Dans l’action, la régularité est la clé. Certains qui auront agi cesseront après quelques temps. La clé est de rester « affamé ». Si ce que tu as réalisé hier te semble encore important, c’est que tu n’as pas fait grand-chose aujourd’hui.

  • L for for « LEARN » (APPRENDRE)

L’auteur insiste sur l’importance de continuer à apprendre tous les jours. L’école ne s’achève pas à 18 ans. Bien au contraire. « A formal education makes u a living but self-education makes you a fortune». Il compare un arbre et un homme. L’arbre s’épanouira naturellement, alors que l’être humain a le choix de devenir grand ou petit. La majorité refuse de grandir, refuse cette lutte quotidienne, où les résultats n’arrivent pas aussi vite que prévus, et où parfois l’atteinte d’un but assouvit la faim de réussir.

« To become a continua l winner, you must be an habitual learner ». Le vrai coût n’est pas celui des livres, mais plutôt celui de ne pas les acheter. Tous les jours, il faut se poser les 5 questions suivantes :

  1. Avec quoi je nourris mon cerveau ?
  2. Qu’est ce que je vise ?
  3. Quel environnement je choisis de vivre ?
  4. Est-ce que je recherche bien des conseils de mentors crédibles ?
  5. Est-ce que je suis un bon exemple pour les autres.

Histoire de l’arbre planté dans un pot. Une fois que ses racines touchent le pot, il cesse de grandir. Le problème ne vient pas de l’arbre. Il vient du pot.

  • E stands for EVALUATE (EVALUATION) :

Cet ingrédient, l’auteur évoque le simple fait de connaître le score de son match. Savoir où on est dans son match pour atteindre ses « buckets », i.e. ses objectifs de vie.
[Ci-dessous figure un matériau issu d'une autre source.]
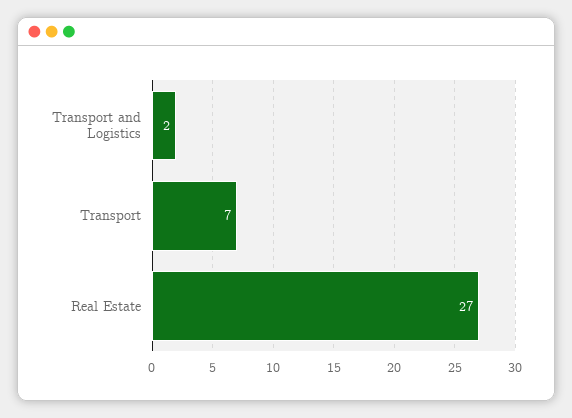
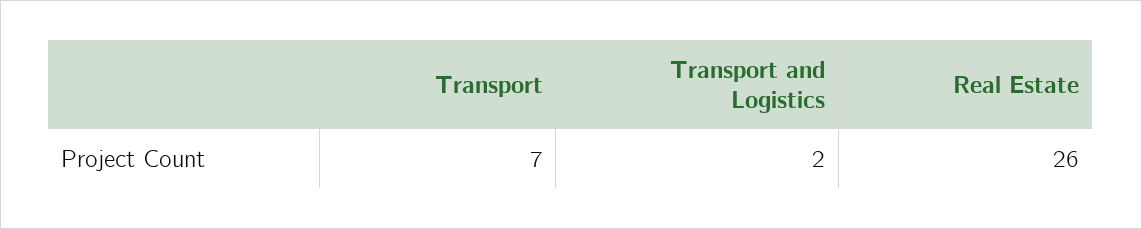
  {
    "Transport and Logistics": 2,
    "Transport": 7,
-   "Real Estate": 27
+   "Real Estate": 26
  }

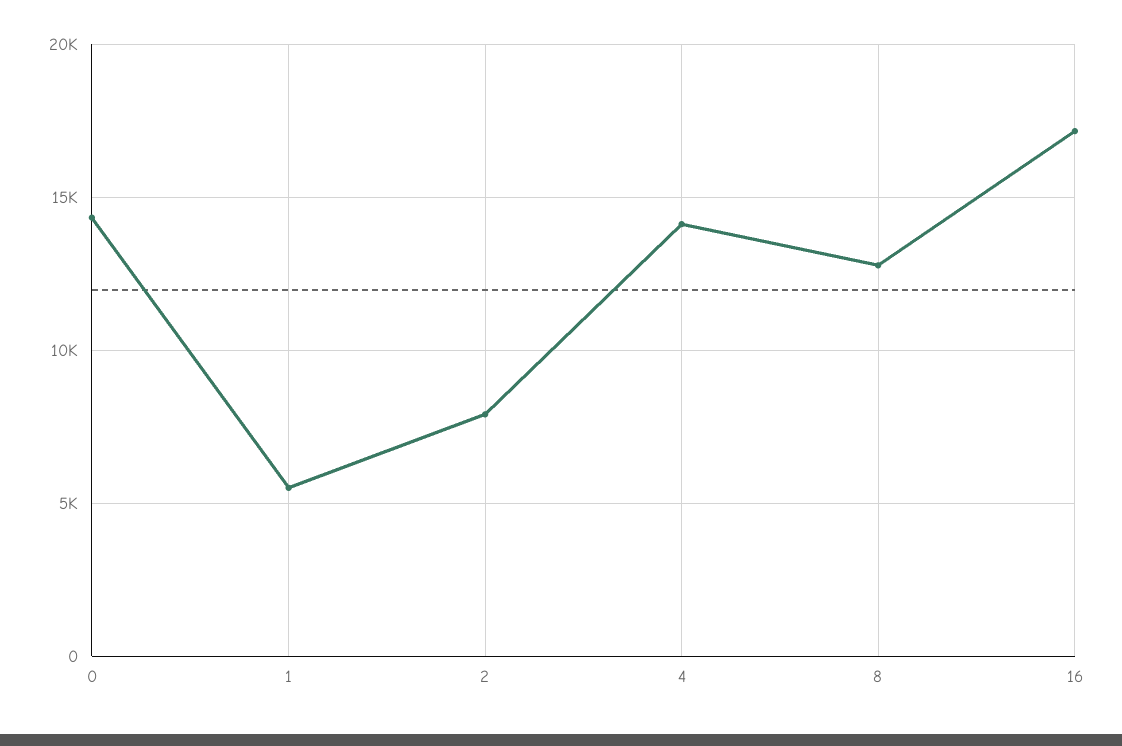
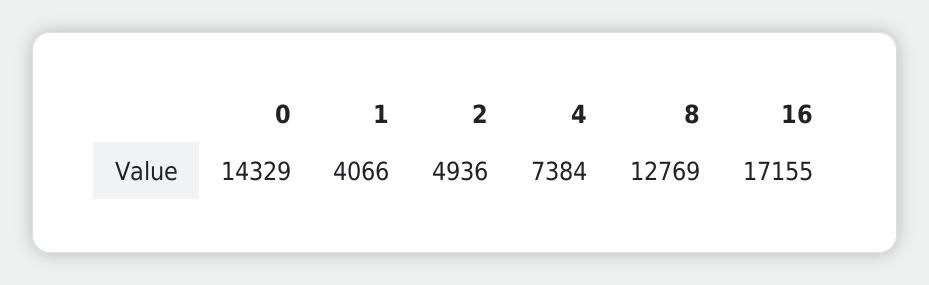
  {
    "0": 14329,
-   "1": 5500,
+   "1": 4066,
-   "2": 8000,
+   "2": 4936,
-   "4": 14000,
+   "4": 7384,
    "8": 12769,
    "16": 17155
  }

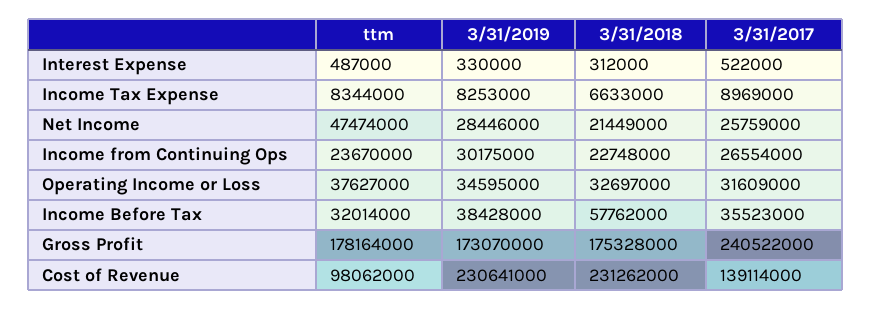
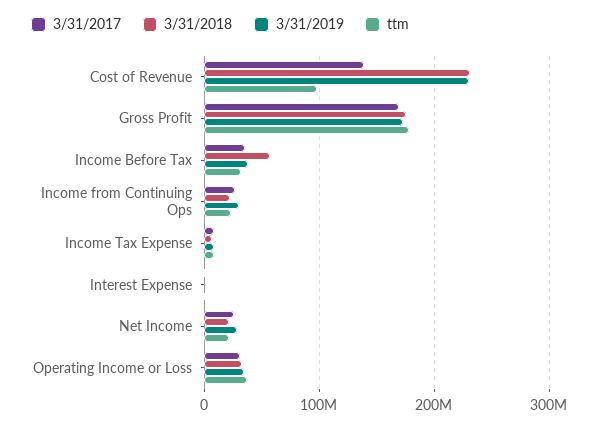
  {
    "ttm": {
      "Interest Expense": 487000,
      "Income Tax Expense": 8344000,
-     "Net Income": 47474000,
+     "Net Income": 20000000,
      "Income from Continuing Ops": 23670000,
      "Operating Income or Loss": 37627000,
      "Income Before Tax": 32014000,
      "Gross Profit": 178164000,
      "Cost of Revenue": 98062000
    },
    "3/31/2019": {
      "Interest Expense": 330000,
      "Income Tax Expense": 8253000,
      "Net Income": 28446000,
      "Income from Continuing Ops": 30175000,
      "Operating Income or Loss": 34595000,
      "Income Before Tax": 38428000,
      "Gross Profit": 173070000,
      "Cost of Revenue": 230641000
    },
    "3/31/2018": {
      "Interest Expense": 312000,
      "Income Tax Expense": 6633000,
      "Net Income": 21449000,
      "Income from Continuing Ops": 22748000,
      "Operating Income or Loss": 32697000,
      "Income Before Tax": 57762000,
      "Gross Profit": 175328000,
      "Cost of Revenue": 231262000
    },
    "3/31/2017": {
      "Interest Expense": 522000,
      "Income Tax Expense": 8969000,
      "Net Income": 25759000,
      "Income from Continuing Ops": 26554000,
      "Operating Income or Loss": 31609000,
      "Income Before Tax": 35523000,
-     "Gross Profit": 240522000,
+     "Gross Profit": 170000000,
      "Cost of Revenue": 139114000
    }
  }

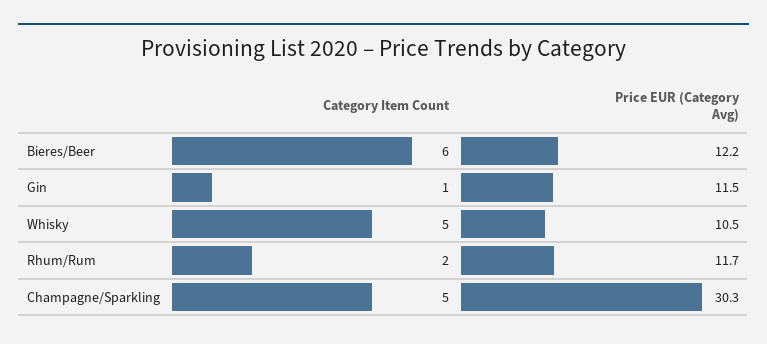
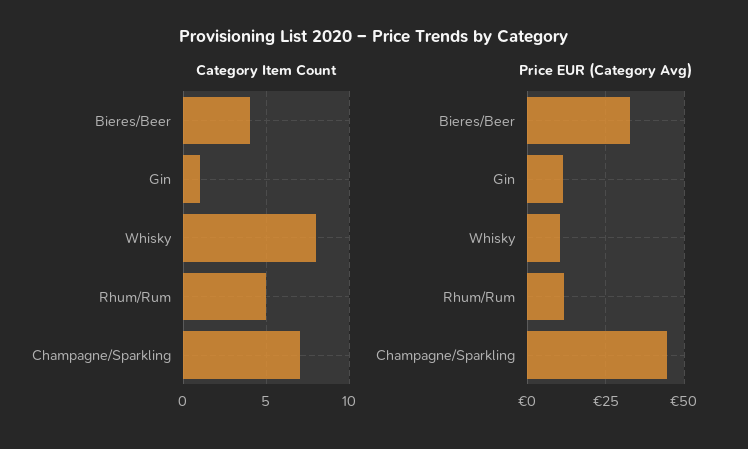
  {
    "Category Item Count": {
-     "Bieres/Beer": 6,
+     "Bieres/Beer": 4,
      "Gin": 1,
-     "Whisky": 5,
+     "Whisky": 8,
-     "Rhum/Rum": 2,
+     "Rhum/Rum": 5,
-     "Champagne/Sparkling": 5
+     "Champagne/Sparkling": 7
    },
    "Price EUR (Category Avg)": {
-     "Bieres/Beer": 12.2,
+     "Bieres/Beer": 32.5,
      "Gin": 11.5,
      "Whisky": 10.5,
      "Rhum/Rum": 11.7,
-     "Champagne/Sparkling": 30.3
+     "Champagne/Sparkling": 45
    }
  }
Il décrit l’importance de prendre un temps à chaque fin de journée / semaine / mois / trimestre pour se poser ces 3 petites questions :

  • Qu’est ce qui marche ?
  • Qu’est ce qui ne marche pas ?
  • Qu’est ce qu’on peut améliorer ?

Cette simple introspection permet d’identifier nos points forts et faibles dans la gestion de notre routine.

Personnellement, mon côté, cette étape est cruciale. Je mets à profit le temps de retour de mon job à mon domicile (40 min en voiture). Je prends d’abord un temps pour revenir sur la journée, ce que j’ai fait correctement en redéroulant ma feuille de route. J’analyse où j’ai perdu du temps où sont mes voleurs de temps (par ex. les collègues de la machine à café…), et j’essaye de mettre en place des actions correctives pour le lendemain. A 19H30, ma journée n’est pas finie, mais cela me permet d’instaurer un petit rituel, et de reprendre un peu d’énergie avant le dernier marathon du soir (diner / bain des enfants, préparation du repas, etc.)

En conclusion, cette méthode n’est pas miraculeuse. Elle a le mérite de la simplicité, et livre au lecteur les clés de la mise en place du secret de la réussite : une routine faite de petites habitudes qui doivent devenir automatiques. Pour y parvenir, une rigueur / une discipline de l’APPLE s’impose.

Chaque jour, ne pas douter (« A » de l’attitude), se préparer, connaître ses buckets, et prendre le temps de tracer le chemin quotidiennement des petites actions pour y parvenir (« P » de la préparation).

Laisser la place à l’action (« P » de la performance), et apprendre à mieux se connaître ainsi que son entourage (L de Learn – apprendre en anglais).

Enfin, avoir l’humilité de faire son bilan (« E » pour évaluer) afin de déterminer nos réussites et nos points faibles.

Suivre cette méthode est dur au départ, surtout si on essaye de faire les choses telles que décrites par l’auteur. La préparation n’est pas facile les premiers jours, car nous ne sommes pas habitués à sortir nos rêves de nos fantasmes pour essayer de les réaliser. Nous sommes encore moins habitués à relier quotidiennement, semaine après semaine, nos actions avec nos rêves devenus nos objectifs de vie. Mais semaine après semaine, mois après mois, l’exercice devient plus facile, plus addictif, et nos objectifs plus concrets. On retrouve le contrôle de notre temps, et on se surprend à s’étonner lorsqu’on se liste l’ensemble des tâches accomplies dans sa journée, aussi bien personnellement que professionnellement.